WORK ITEM: Reproduce the text of the data below verbatim, from the line with "projet d'arrêté royal" to the line with "générale Communication externe", both lines included.

EXERCISE MATERIAL:
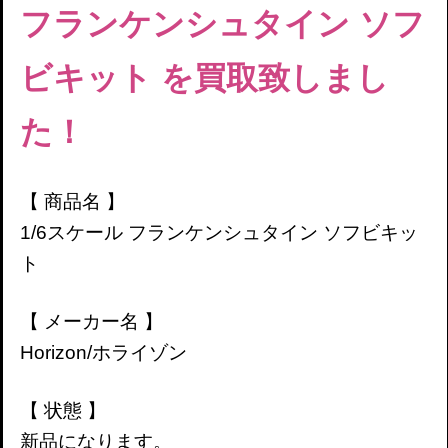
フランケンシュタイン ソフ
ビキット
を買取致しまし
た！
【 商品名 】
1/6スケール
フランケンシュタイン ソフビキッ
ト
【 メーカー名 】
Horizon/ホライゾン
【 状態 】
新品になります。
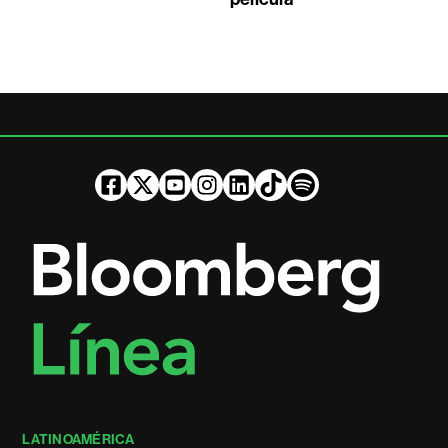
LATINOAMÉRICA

...

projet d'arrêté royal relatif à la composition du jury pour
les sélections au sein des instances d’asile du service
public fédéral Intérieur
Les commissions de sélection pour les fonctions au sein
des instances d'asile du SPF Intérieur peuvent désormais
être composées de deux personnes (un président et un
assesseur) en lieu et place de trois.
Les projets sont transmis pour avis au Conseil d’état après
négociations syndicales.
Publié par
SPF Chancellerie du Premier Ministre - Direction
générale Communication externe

TASK RESPONSE:
projet d'arrêté royal relatif à la composition du jury pour
les sélections au sein des instances d’asile du service
public fédéral Intérieur
Les commissions de sélection pour les fonctions au sein
des instances d'asile du SPF Intérieur peuvent désormais
être composées de deux personnes (un président et un
assesseur) en lieu et place de trois.
Les projets sont transmis pour avis au Conseil d’état après
négociations syndicales.
Publié par
SPF Chancellerie du Premier Ministre - Direction
générale Communication externe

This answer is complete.